> [Problem to solve]
Put every line of text from the items below into a Markdown table with the columns Row and Line, numbering the rows and omitting blank lines. Leave the pictures out of the answer.

> [Supplied information]
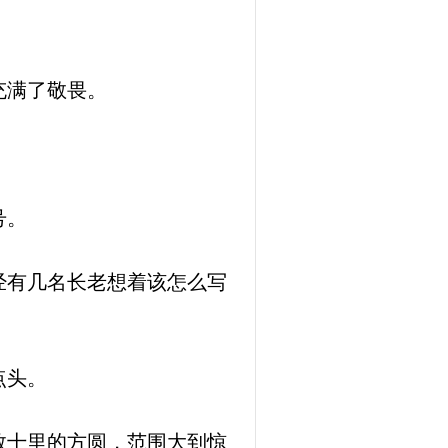
充满了敬畏。
号。
经有几名长老想着该怎么写
点头。
数十里的方圆，范围大到惊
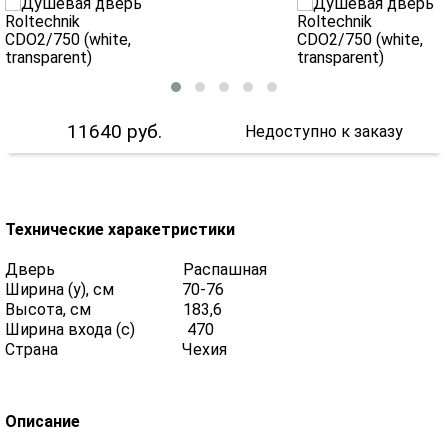
11640
руб.
Недоступно к заказу
Технические харакетристики
Дверь Распашная
Ширина (y), см 70-76
Высота, см 183,6
Ширина входа (с) 470
Страна Чехия
Описание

> [Result]
| Row | Line |
|---|---|
| 1 | 充满了敬畏。 |
| 2 | 号。 |
| 3 | 经有几名长老想着该怎么写 |
| 4 | 点头。 |
| 5 | 数十里的方圆，范围大到惊 |
| 6 | 11640 |
| 7 | руб. |
| 8 | Недоступно к заказу |
| 9 | Технические харакетристики |
| 10 | Дверь Распашная |
| 11 | Ширина (y), см 70-76 |
| 12 | Высота, см 183,6 |
| 13 | Ширина входа (с) 470 |
| 14 | Страна Чехия |
| 15 | Описание |